*** Source information Section Begins ***
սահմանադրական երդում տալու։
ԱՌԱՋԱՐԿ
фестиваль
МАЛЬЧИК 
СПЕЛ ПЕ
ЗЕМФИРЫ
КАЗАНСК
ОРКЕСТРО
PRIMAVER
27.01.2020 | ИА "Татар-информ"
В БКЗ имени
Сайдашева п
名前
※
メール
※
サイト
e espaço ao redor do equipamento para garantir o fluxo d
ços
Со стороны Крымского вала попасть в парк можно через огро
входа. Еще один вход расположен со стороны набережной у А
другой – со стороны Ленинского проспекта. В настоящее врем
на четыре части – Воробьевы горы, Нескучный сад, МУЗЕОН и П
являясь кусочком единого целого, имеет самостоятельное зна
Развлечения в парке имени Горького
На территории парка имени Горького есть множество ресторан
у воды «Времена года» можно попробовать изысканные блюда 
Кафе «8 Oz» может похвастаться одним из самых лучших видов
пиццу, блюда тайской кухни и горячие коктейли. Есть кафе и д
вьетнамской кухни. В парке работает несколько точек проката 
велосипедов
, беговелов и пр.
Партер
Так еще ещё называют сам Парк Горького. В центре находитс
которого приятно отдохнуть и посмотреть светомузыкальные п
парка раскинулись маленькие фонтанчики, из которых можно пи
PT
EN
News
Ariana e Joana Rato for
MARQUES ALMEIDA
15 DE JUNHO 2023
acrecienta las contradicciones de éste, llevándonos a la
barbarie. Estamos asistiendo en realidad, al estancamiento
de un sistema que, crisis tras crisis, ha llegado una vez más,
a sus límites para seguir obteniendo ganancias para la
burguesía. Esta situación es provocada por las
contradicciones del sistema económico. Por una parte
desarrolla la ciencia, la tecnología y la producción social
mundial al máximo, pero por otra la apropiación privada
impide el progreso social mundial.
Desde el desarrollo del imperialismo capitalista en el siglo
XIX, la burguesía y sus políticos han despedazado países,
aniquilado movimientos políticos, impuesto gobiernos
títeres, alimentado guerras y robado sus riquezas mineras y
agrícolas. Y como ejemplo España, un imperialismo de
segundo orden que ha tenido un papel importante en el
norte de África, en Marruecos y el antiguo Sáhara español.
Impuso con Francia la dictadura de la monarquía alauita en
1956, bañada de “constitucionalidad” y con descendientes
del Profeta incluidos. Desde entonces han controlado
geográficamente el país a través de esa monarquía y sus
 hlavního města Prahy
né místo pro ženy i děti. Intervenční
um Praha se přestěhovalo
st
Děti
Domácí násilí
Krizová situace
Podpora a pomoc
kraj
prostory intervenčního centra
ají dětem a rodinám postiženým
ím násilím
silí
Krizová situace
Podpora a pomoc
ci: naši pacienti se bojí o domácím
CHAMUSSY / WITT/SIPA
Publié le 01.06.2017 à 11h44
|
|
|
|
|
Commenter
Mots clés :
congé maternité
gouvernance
*** Source information Section Ends ***
Find each line above that contains "imperialismo", and copy those lines.

Task solution.
Desde el desarrollo del imperialismo capitalista en el siglo
agrícolas. Y como ejemplo España, un imperialismo de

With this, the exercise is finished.